> _Work task_: Every line from the beginning of the records below up to the one holding "a condition on" should be quoted exactly; leave out the rest.

> _Dataset records_:
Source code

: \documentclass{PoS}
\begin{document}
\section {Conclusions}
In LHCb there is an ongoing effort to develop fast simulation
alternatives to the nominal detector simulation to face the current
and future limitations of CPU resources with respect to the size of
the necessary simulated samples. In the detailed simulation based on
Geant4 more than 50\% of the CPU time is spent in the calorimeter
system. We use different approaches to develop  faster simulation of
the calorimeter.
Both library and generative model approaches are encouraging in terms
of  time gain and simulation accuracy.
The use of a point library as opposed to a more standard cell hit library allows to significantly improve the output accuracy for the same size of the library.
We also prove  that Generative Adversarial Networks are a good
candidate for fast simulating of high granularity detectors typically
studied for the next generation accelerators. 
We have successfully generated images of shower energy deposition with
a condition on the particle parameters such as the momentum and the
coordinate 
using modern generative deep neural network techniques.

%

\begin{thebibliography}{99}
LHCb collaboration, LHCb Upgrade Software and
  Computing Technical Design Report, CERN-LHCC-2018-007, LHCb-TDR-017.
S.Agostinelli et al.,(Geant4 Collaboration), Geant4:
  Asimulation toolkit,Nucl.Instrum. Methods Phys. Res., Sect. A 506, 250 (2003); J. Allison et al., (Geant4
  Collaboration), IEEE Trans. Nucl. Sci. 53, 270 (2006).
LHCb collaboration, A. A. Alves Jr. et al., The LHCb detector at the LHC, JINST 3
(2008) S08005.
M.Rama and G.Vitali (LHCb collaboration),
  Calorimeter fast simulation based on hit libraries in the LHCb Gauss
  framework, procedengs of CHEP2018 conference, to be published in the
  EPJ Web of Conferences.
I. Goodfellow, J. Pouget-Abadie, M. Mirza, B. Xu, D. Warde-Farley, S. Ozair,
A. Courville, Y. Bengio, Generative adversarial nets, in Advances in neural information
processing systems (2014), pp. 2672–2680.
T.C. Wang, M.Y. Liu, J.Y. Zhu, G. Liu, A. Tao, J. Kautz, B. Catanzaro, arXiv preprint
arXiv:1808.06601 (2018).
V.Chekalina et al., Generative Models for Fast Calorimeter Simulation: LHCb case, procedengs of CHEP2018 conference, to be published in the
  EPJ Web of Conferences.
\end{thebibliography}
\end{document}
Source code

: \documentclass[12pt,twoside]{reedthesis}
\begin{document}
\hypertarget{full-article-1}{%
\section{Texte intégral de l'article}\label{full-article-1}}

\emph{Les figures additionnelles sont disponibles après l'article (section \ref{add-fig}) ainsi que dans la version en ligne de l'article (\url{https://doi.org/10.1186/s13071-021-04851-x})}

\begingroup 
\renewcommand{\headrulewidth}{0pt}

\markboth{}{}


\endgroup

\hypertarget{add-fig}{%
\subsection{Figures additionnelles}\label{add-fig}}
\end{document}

> _Result for this task_:
Source code

: \documentclass{PoS}
\begin{document}
\section {Conclusions}
In LHCb there is an ongoing effort to develop fast simulation
alternatives to the nominal detector simulation to face the current
and future limitations of CPU resources with respect to the size of
the necessary simulated samples. In the detailed simulation based on
Geant4 more than 50\% of the CPU time is spent in the calorimeter
system. We use different approaches to develop  faster simulation of
the calorimeter.
Both library and generative model approaches are encouraging in terms
of  time gain and simulation accuracy.
The use of a point library as opposed to a more standard cell hit library allows to significantly improve the output accuracy for the same size of the library.
We also prove  that Generative Adversarial Networks are a good
candidate for fast simulating of high granularity detectors typically
studied for the next generation accelerators. 
We have successfully generated images of shower energy deposition with
a condition on the particle parameters such as the momentum and the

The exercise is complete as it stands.